Tasks and exercises:
a - How many international scientists is the PLANT workshop announcement expected to gather?
b - Resume the PLANT workshop announcement after its final sentence and carry it forward in the same style.

Document extract:
- - - - - - -
The "PLant science in the ANThropocene" (PLANT) workshop will run from March 24 to April 4, 2025 at the Institut Pascal of the University Paris-Saclay (campus about 25 km south of Paris).
This 2-week workshop will address key challenges for the international Plant Science community, from basic sciences to socio-economic and environmental aspects including climate change. It will gather about 60 international scientists. The attendance will mix high stature senior scientists, together with numerous younger ones.
The program will focus on three themes:
- Theme I: "Frontiers in Plant Science fundamental research" (March 24-25-26)
- Theme II: “Feeding the planet: roles for Plant Science and associated socio-economic challenges" (March 27-28-31 and April 1)
- Theme III: "Plants as factories: from chemical compounds to mitigating climate change” (April 2-3-4)
- - - - - - -
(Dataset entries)
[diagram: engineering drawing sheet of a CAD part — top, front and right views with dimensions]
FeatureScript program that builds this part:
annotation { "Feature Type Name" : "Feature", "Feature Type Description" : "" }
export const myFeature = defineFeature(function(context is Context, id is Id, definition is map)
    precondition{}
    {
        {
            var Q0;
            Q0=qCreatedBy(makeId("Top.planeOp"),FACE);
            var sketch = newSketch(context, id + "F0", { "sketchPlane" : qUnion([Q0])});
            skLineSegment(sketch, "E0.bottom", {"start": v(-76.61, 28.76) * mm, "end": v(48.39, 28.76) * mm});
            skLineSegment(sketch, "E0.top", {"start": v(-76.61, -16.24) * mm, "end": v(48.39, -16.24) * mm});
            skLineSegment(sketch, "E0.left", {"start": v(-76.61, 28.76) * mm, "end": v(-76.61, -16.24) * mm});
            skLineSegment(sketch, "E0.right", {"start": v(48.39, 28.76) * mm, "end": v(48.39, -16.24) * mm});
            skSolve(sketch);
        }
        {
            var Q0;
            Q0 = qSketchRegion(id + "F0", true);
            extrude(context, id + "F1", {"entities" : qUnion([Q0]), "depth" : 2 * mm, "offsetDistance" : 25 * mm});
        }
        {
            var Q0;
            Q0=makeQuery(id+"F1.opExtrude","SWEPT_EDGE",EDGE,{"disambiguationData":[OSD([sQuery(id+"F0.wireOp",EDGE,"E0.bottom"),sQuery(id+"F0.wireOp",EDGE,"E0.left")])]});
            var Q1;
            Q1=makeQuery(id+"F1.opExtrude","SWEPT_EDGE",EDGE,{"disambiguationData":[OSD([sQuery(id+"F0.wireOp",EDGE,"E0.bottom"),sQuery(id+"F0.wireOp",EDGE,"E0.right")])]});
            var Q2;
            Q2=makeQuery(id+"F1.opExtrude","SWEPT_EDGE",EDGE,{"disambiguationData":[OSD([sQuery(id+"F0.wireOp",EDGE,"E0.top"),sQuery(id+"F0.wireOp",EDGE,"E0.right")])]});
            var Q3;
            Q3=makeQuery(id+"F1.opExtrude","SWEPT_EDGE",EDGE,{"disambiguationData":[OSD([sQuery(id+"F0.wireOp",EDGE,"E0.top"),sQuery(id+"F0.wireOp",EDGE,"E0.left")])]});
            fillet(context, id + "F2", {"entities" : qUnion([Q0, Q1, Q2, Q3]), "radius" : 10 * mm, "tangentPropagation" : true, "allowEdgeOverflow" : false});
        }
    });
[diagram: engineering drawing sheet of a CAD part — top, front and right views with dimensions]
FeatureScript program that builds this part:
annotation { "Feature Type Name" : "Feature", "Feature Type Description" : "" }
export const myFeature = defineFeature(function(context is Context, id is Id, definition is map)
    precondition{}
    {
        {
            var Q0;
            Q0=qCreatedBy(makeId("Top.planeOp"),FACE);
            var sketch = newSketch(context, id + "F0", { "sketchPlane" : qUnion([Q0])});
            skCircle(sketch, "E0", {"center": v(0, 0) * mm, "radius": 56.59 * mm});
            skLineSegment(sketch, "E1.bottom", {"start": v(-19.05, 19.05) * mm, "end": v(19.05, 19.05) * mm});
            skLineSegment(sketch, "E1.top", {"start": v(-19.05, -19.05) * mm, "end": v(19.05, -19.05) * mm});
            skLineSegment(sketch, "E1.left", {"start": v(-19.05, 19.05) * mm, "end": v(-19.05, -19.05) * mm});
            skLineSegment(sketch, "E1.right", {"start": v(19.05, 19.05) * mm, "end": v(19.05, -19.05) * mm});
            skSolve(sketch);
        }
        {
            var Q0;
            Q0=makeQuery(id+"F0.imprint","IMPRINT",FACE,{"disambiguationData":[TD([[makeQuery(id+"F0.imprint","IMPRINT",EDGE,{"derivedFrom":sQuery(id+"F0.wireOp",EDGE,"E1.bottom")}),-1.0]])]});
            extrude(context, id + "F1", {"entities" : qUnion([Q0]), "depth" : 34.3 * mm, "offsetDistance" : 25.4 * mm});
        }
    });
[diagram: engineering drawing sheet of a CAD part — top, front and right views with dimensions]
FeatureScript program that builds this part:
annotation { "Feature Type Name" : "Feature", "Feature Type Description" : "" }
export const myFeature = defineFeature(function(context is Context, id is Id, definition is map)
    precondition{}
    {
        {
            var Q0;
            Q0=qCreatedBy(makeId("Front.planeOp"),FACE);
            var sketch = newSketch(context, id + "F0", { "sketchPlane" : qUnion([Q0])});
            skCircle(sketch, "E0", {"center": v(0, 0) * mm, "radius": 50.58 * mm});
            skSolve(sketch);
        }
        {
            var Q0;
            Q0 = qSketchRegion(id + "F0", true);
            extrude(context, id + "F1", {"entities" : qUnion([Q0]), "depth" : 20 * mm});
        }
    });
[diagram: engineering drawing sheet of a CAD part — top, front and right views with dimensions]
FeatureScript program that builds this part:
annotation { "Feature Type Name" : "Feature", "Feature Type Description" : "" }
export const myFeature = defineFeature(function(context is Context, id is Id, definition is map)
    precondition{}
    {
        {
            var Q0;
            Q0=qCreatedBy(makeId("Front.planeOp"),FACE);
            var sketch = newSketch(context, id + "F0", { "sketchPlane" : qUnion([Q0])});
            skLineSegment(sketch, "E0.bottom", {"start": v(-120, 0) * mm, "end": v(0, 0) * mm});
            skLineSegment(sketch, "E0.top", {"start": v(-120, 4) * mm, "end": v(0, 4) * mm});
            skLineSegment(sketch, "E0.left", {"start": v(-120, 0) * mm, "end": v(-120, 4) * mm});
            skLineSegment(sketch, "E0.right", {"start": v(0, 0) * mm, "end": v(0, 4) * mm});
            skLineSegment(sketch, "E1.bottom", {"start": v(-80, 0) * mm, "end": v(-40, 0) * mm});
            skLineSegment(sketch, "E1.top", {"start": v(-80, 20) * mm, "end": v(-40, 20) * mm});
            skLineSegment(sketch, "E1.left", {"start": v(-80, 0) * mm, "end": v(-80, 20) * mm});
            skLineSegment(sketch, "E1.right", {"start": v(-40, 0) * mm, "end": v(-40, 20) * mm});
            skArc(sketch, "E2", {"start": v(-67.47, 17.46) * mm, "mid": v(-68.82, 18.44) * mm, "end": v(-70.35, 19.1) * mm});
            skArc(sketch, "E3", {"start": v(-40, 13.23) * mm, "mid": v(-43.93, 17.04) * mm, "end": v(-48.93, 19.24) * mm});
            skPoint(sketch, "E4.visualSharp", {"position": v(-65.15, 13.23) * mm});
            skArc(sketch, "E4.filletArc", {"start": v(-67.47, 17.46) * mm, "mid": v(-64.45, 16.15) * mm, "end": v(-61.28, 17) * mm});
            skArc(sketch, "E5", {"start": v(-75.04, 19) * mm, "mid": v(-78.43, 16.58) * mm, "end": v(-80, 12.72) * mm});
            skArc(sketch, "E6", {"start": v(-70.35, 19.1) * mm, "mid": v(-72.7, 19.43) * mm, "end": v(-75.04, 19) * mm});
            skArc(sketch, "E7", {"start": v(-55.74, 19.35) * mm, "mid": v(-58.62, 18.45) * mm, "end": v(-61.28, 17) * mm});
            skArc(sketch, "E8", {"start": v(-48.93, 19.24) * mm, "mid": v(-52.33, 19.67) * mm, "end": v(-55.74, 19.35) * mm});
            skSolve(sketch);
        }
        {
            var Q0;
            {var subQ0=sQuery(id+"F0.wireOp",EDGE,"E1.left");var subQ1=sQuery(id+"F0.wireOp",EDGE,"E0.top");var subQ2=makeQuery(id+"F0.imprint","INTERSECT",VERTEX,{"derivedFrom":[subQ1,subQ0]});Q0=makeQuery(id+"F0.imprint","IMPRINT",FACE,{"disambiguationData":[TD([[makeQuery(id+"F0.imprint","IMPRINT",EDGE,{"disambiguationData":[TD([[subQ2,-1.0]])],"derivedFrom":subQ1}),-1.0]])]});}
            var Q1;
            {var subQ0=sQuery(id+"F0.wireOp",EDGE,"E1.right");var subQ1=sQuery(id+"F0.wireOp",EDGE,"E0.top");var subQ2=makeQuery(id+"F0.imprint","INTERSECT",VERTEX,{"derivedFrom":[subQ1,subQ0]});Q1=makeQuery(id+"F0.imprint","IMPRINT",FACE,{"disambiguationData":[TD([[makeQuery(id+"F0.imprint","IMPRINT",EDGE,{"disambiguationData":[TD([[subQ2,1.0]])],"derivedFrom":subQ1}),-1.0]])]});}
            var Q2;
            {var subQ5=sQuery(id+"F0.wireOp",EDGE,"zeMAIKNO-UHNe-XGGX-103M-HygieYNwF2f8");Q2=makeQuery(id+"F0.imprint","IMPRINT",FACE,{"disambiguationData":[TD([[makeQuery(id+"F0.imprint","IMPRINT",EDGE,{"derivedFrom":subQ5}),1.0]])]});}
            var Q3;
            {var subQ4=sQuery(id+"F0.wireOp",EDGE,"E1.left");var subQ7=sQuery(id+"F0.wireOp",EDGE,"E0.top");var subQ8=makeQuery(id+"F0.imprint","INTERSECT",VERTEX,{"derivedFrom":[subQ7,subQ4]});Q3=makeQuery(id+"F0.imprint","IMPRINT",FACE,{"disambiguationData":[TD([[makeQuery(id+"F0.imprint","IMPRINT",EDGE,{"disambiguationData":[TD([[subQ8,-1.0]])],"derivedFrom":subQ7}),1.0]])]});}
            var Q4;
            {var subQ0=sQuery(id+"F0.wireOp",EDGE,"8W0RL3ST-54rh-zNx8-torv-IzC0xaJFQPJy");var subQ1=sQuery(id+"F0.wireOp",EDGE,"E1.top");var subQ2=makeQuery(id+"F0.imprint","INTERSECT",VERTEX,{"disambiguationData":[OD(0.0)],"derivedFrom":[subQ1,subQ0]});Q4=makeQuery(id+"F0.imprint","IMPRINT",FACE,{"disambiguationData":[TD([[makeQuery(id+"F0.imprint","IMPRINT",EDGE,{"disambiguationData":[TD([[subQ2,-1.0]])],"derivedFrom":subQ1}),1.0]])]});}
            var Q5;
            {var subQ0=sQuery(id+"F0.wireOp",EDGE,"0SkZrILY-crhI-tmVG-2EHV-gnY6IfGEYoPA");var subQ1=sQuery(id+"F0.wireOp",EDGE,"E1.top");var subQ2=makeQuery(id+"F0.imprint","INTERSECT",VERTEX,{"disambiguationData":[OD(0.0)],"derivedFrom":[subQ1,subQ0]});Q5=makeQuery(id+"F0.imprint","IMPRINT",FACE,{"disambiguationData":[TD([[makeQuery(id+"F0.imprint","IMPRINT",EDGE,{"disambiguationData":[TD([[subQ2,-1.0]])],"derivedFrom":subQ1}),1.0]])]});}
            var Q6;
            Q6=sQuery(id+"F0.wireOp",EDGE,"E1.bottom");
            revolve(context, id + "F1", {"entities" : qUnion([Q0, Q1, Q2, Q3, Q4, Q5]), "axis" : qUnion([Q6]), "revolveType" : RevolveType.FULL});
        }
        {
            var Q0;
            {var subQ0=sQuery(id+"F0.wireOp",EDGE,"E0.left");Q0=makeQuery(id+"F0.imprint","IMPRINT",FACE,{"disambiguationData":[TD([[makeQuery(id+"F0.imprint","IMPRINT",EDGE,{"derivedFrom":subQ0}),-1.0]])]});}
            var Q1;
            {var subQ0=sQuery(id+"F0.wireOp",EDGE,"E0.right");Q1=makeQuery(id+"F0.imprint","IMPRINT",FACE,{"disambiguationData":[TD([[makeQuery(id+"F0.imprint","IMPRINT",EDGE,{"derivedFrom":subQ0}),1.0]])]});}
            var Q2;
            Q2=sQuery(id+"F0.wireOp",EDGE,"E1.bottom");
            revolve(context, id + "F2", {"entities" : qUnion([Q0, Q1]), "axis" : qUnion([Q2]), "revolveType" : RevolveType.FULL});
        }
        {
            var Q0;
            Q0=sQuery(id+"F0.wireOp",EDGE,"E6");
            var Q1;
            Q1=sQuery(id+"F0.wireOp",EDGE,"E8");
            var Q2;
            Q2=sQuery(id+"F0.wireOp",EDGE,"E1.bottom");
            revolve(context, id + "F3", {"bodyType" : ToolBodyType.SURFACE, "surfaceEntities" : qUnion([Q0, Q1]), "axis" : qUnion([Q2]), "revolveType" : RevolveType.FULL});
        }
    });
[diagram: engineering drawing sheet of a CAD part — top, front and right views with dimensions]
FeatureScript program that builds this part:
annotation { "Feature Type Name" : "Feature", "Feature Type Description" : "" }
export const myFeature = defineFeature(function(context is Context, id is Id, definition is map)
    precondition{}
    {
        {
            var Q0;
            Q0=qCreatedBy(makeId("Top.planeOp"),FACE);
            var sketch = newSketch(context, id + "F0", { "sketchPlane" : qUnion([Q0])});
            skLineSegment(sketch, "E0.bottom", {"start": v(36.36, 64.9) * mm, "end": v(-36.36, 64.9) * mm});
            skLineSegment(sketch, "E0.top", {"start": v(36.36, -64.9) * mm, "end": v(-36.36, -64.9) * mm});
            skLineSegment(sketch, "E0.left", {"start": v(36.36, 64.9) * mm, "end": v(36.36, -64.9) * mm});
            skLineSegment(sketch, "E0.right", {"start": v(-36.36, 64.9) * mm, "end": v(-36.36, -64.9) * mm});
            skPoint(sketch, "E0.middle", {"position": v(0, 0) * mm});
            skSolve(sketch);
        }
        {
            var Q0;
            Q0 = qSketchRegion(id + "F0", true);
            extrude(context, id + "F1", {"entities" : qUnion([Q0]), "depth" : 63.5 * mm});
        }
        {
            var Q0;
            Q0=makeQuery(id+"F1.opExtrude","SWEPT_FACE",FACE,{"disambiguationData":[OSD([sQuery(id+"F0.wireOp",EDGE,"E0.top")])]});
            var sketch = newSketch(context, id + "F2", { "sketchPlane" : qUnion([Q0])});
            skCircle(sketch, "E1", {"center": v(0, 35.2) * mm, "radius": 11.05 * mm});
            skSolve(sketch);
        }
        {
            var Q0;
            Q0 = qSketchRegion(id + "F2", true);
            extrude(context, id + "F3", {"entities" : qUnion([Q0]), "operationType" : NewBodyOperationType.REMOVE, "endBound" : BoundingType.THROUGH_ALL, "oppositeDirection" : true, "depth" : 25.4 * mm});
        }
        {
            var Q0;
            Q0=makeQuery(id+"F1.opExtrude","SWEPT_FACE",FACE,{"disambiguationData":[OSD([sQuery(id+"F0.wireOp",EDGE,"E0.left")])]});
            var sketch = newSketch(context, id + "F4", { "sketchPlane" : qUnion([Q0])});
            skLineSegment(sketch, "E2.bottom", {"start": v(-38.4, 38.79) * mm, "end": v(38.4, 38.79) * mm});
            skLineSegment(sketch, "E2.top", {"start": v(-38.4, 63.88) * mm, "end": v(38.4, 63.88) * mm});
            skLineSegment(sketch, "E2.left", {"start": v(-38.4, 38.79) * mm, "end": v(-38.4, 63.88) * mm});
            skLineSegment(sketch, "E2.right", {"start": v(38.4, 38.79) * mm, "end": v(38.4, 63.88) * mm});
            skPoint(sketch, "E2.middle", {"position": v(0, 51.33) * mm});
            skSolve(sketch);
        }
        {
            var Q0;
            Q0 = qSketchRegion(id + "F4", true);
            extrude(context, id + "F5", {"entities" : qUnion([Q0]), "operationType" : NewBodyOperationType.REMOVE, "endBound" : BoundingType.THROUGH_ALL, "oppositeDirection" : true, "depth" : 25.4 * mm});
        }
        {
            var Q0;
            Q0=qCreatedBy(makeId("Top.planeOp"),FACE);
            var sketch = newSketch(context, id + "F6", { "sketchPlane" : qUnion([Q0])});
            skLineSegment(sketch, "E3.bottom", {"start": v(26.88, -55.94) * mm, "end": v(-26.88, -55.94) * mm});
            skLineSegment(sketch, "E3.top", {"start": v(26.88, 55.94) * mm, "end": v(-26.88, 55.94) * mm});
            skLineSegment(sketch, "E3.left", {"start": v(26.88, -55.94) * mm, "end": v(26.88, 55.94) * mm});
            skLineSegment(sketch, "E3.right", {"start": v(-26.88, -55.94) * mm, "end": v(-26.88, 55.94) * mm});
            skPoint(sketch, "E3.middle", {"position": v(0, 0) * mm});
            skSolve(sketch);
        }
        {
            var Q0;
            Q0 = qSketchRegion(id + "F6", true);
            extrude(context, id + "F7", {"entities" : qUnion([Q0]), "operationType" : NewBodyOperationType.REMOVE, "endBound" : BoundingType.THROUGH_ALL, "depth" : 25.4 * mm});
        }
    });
- - - - - - -
Results of the exercise:
a - About 60 international scientists.

b -
Mornings will consist mainly of presentations by about 20 senior scientists, who will provide their vision of how to rise to those challenges, while the afternoon sessions will be devoted principally to brainstorming across generations on selected topics. This workshop will thus require input from all participants, the goals being the emergence of consensus community opinions and the specification of paths to success for several major challenges, be they at the level of training the next generation, guiding deciders of public policies, or connecting with the wider public on the importance of plant sciences in the Anthropocene. All these challenges are of high complexity and depend on several disciplines. Thus, beyond plant biologists and geneticists, some participants will come from agronomy, ecology, social and environmental sciences, economics, and also from chemical, physical and computational sciences.
Syntheses in the form of opinion papers will be drafted for publication.
APPLICATIONS ARE OPEN FOR PARTICIPATION IN THIS WORKSHOP
Applications deadline: Tuesday December 17, midnight
To know more and apply : https://indico.ijclab.in2p3.fr/event/10763/
Admission is restricted because of capacity constraints and the need to have the brainstorming sessions be effective. There are no registration fees and lunches and coffee breaks will be provided.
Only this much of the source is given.